BARTÔ, OBRIGADO!

Homenagem e nota de pesar pelo falecimento de Bartholomeu Wiese (1962-2025)

COLUNA HUMBERTO AMORIM

7/30/20256 min read

Há alguns meses acompanhava com preocupação as notícias sobre o estado de saúde do professor e violonista Bartholomeu Wiese (Ituporanga, SC, 07/09/1962 – Rio de Janeiro, RJ, 29/07/2025). Na noite de ontem, 29 de julho, uma terça-feira de inverno com frio e ventania, chegou a triste e irremediável notícia: após dura batalha contra um câncer que o acometeu em 2024, faleceu, aos 62 anos, um dos personagens mais queridos do violão carioca nas últimas décadas.

Querido não somente pelo que fez como músico, professor e agitador cultural, mas pela personalidade sorridente e solícita, sempre pronto a ajudar as pessoas ou encontrar uma sacada divertida com a sua inteligência e senso de humor aguçados. De gerações diferentes, nunca fomos amigos próximos, mas tive o privilégio de conviver por 18 anos com Bartô nos corredores e salas da UFRJ como colega de departamento. Neste ínterim, pude aprender com o seu convívio e presenciar as muitas ações decisivas que ele capitaneou dentro da instituição.

Algumas delas merecem nota particular: em princípios dos anos 2000, Bartholomeu foi o idealizador e motor do conjunto “Violões da UFRJ” (ativo até hoje), grupo camerístico formado por alunos/as da graduação que, ao longo de suas variadas formações, destacou-se pela qualidade e criatividade, chegando a gravar CD’s e a realizar turnês internacionais; ainda na década de 2000, foi chefe de departamento em uma gestão de importantes realizações; nas décadas de 2000 e 2010, cumpriu um papel decisivo nas sucessivas edições dos festivais internacionais de violão da UFRJ, eventos que trouxeram alguns dos principais violonistas do mundo para os palcos de nossa universidade; na década de 2010, foi Bartholomeu quem liderou a criação dos cursos inovadores de Bacharelado em Bandolim e Bacharelado em Cavaquinho (hoje consolidados), projetos que defendeu com competência e brilhantismo em todas as instâncias institucionais; mais recentemente, foi o grande articulador dos títulos de Doutor Honoris Causa que serão concedidos aos lendários irmãos Assad. Todas iniciativas únicas que já confeririam a ele um lugar privilegiado na história da universidade e de nosso instrumento.

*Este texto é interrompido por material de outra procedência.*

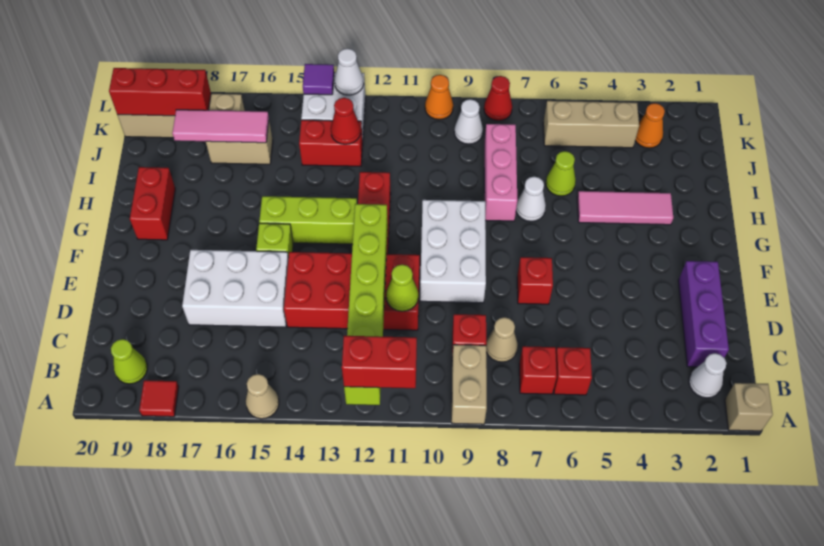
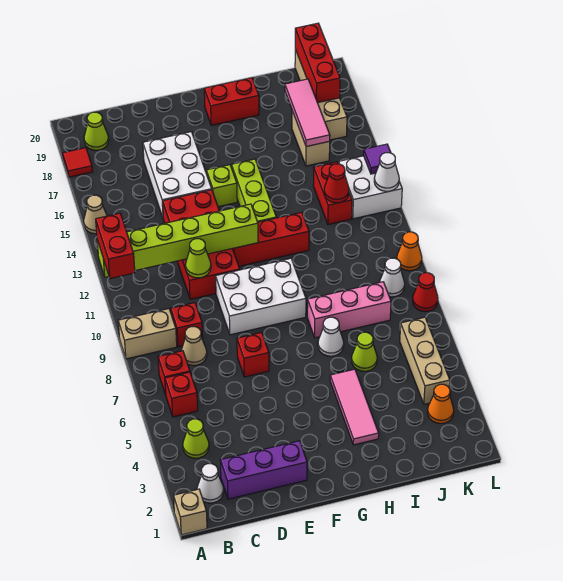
none -> lime cone B4 level 1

Mas não foi só. Há também um legado decisivo como violonista, professor e pesquisador. Como músico, foi um virtuose versátil, transitando com naturalidade entre a música de concerto e a popular e atuando tanto como solista de orquestras sinfônicas quanto como integrante de grupos instrumentais icônicos (Galo Preto e Orquestra de Cordas Brasileiras). O pesquisador deixou a sua marca em trabalhos fundamentais sobre Radamés Gnattali (mestrado) e sobre a utilização do dedo mínimo da mão direita no repertório para violão solista (doutorado concluído em 2013, na UNIRIO, sob orientação de Luís Otávio Braga), pesquisa que se tornou referência nos estudos sobre o tema. Já do professor, bem... Mais difícil escrever sem se emocionar, pois Bartô conseguia despertar nos estudantes um carinho e respeito que ia para muito além da relação aluno/professor. E isto não há muito como explicar, porque, além da dedicação e competência no ofício, existe um componente de bondade, generosidade e humanidade que não encontra tradução imediata em palavras. Os diversos depoimentos emocionados de alguns de seus alunos e ex-alunos que pululam nas redes dão uma pequena dimensão de suas virtudes: era alguém sempre disposto a ajudar com o seu melhor, de forma gratuita e despretensiosa.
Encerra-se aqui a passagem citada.